Their name, the Businessmen, was derived from the slang term "taking care of business." They were among several dominant African American gangs -- the Slausons, the Gladiators, the Del Vikings -- in the early 1960s in the neighborhood then known as South-Central: the precursors to the Bloods and the Crips.
Now, the Businessmen of South Park have traded their fedoras for bifocals, and their whiskers are gray. But they're together again -- not to fight or drink but to try to unravel what they say is their own destructive legacy. They are tormented by the thought that their early gang activity begot increasingly violent generations of gangs. "We had a hand in making it like this," said Carter Spikes, 61. "Now we are doing what we can to make things right."
So the gang that once hung out by the gymnasium in the big green expanse of South Park on Avalon Boulevard and 51st Street now boasts an office across the street, with a brass placard on the door that reads The Businessmen, and with a computer, coffee maker and extra large canister of Coffee-mate inside.
Former gangsters turned anti-gang activists are nothing new in South Los Angeles. So far, the Businessmen acknowledge, their nascent organization has produced mostly ideas for future projects.
What sets the Businessmen apart are their age -- most are in their 60s -- their memories and a certain mellowness that comes with their status as grizzled survivors.
The Businessmen comprised four generations -- age groups -- of young men growing up around South Park in the 1950s and 1960s, many of whom attended Jefferson High School. Successive generations were dubbed the Seniors, the Juniors, the Babies, and the Unborns. Most of the current group belonged to the third installment of the gang, the Baby Businessmen, active in the period right before the 1965 Watts riots.
Their families were recent migrants from Jim Crow-era Louisiana and East Texas, seeking a better life in a Los Angeles then divvied up by racially restrictive housing covenants. Their parents worked as domestics and garment workers or seized what manufacturing jobs were to be had at a time when blacks still faced considerable discrimination on the factory line.
The Businessmen were poor and mostly jobless. They played sports at South Park and hung out there, as younger gang members still do. "We drank wine and smoked cigarettes and every now and then a little weed," said Shane Stringer, 64.
Despite their empty pockets, they aimed to dress well, favoring leather jackets, alpaca sweaters, alligator shoes and hats -- homburgs and Borsalinos. Those who could afford it got silk-blend slack suits tailored at Arthur Williams on Broadway. They danced the cha-cha, listened to the Isley Brothers and the Dells.
At night there were house parties and fights -- fighting being a central activity of the gang. "The value of a man was how many guys could whip you," Stringer said. The Businessmen's era marked a time when all-white neighborhoods south of Slauson Avenue had recently given way to blacks, said Josh Sides, director of the Center for Southern California Studies at Cal State Northridge.
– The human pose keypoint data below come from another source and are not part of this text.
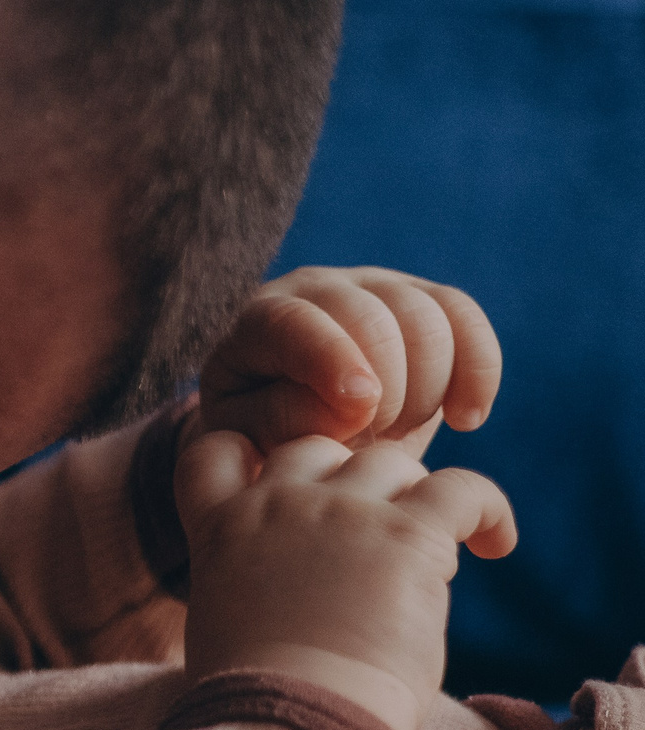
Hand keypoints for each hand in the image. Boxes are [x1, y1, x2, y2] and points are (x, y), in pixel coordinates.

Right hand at [177, 433, 515, 729]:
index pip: (217, 451)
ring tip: (435, 545)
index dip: (252, 457)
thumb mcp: (220, 628)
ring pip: (392, 462)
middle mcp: (278, 503)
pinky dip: (488, 509)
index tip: (285, 489)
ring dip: (413, 494)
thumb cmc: (256, 701)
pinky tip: (496, 543)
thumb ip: (244, 587)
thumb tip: (282, 604)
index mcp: (221, 529)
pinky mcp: (408, 533)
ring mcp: (342, 511)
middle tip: (374, 531)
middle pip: (318, 448)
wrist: (292, 720)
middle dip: (345, 478)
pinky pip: (463, 490)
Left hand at [198, 268, 501, 457]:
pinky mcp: (424, 299)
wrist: (306, 430)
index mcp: (259, 321)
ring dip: (426, 389)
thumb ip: (284, 419)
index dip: (333, 360)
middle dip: (387, 391)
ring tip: (396, 435)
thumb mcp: (251, 440)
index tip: (361, 411)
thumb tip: (352, 402)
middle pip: (373, 316)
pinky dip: (478, 371)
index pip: (296, 322)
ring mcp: (373, 286)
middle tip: (373, 443)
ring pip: (426, 315)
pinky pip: (465, 316)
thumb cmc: (263, 437)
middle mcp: (316, 288)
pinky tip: (464, 420)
The Businessmen mostly fought other black gangs from these neighborhoods, chiefly the Slausons.
Today's Businessmen describe the gang's old criminal activities as highly disorganized: occasional fights with knives and bumper jacks resulting in serious injuries, a couple of "in-house" killings. Some members dealt marijuana and barbiturates called Red Devils, and some were arrested for robbery, burglary and drug possession. Spikes served time for bank robbery.
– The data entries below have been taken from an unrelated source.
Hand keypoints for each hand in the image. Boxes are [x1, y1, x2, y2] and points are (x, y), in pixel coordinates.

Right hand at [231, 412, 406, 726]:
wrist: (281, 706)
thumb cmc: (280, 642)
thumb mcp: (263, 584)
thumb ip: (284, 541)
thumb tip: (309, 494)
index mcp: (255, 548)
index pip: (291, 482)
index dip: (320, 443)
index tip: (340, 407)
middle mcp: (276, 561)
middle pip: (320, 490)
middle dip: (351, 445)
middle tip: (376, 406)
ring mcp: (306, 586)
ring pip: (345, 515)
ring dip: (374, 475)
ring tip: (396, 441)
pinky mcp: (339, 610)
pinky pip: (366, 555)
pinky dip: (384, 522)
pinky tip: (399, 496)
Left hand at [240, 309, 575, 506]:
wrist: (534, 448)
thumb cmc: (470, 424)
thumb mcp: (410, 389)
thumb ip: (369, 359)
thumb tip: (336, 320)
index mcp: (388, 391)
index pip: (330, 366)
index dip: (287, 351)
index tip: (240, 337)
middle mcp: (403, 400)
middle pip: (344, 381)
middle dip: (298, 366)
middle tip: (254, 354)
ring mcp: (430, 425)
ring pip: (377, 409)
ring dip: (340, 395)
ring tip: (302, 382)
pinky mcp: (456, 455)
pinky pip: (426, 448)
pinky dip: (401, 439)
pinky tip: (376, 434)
Just how violent they were compared to gangs of today is difficult to pinpoint. Lt. Fred Booker of the Los Angeles Police Department said the history of the Businessmen is like folklore, maintained mostly in the memories of those who lived it. A Longtime resident of South Los Angeles, Lawrence Tolliver of Tolliver's barbershop, remembers the Businessmen and their ilk as less numerous than gang members today and their influence as less pervasive.
Back then, Tolliver said, "you never heard of guns." But Spikes recalled that although guns were less common, they were accessible. An illegal firearm could be bought on the street for about $50 to $100, he said. And the same capricious, hair-trigger violence that characterizes many gang killings today typified the killings the Businessmen remember from their youth.
Members of the gang feared the police -- especially those of the then notorious 77th Street Division, which they considered "the last bastion of white supremacy," Spikes said. The word on the street was that a black man died in the 77th Street jail about once a month under mysterious circumstances.
But it was the social life of the gang, not crime, that members say kept its hold on them. Through the years, friendships endured or were rekindled.